• **Work required**
Read the post on Internet forums below and state whether each of the following agrees with it, answering yes or no and quoting the deciding words: (a) the writer wanted to drain the fresh water by running it through the system into the grey water tank; (b) the camper manual showed where the freshwater drain was located; (c) the fresh water had to be emptied before winter.

• **Reading passage**
────────────────────────────────────────

Thursday, January 24, 2013


Forget Google – the real scourge of the Internet is the ubiquitously unhelpful Internet forum. 

Anyone who has googled any kind of technical problem knows what I mean: Everyone out there has an answer to your question. Almost. Because your question, despite the commonality of things like campers and video cards, appears to be unique. And what these experts suggest in these forums almost – but not quite – solves your little problem. 

They always want more information and when you provide it, they bring up something else that’s vital – but that they forgot to mention in the first place.

They always assume you know more than you do and when you reveal you don’t, they mock you. 

In short, they’re just like you or I: Morons.

A few years ago, I sought an easier way to empty the fresh water tank of my camper rather than running it through the system into the grey water tank. I didn’t want to have to haul the camper somewhere to dump the fresh water – but it had to go before winter. 

Making an appeal to the camper manual first was futile. Oh, it mentioned a freshwater drain – but merely in passing, on the assumption that I knew where it was. Not so. That is why I turned to the manual – to find out where the drain was. 

I’ll go to the Internet. Surely, someone else must own a model of this mass-manufactured camper and can tell me where the fresh water drain plug is.

────────────────────────────────────────

• **Recorded data**
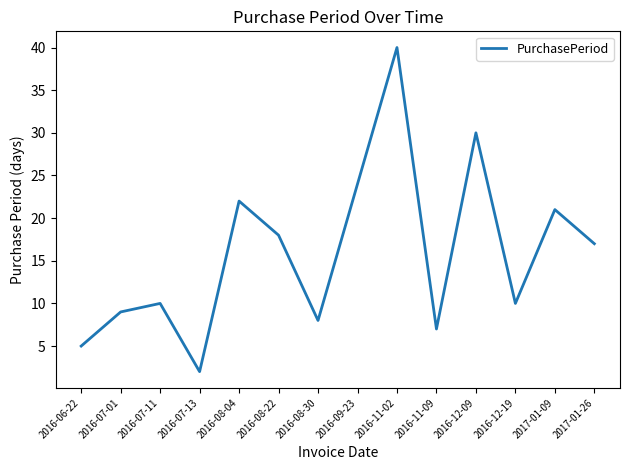

Which label corresponds to the largest value in the chart?

2016-11-02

────────────────────────────────────────

• **Task result**
(a) No: "I sought an easier way to empty the fresh water tank of my camper rather than running it through the system into the grey water tank."
(b) No: "it mentioned a freshwater drain – but merely in passing, on the assumption that I knew where it was."
(c) Yes: "but it had to go before winter."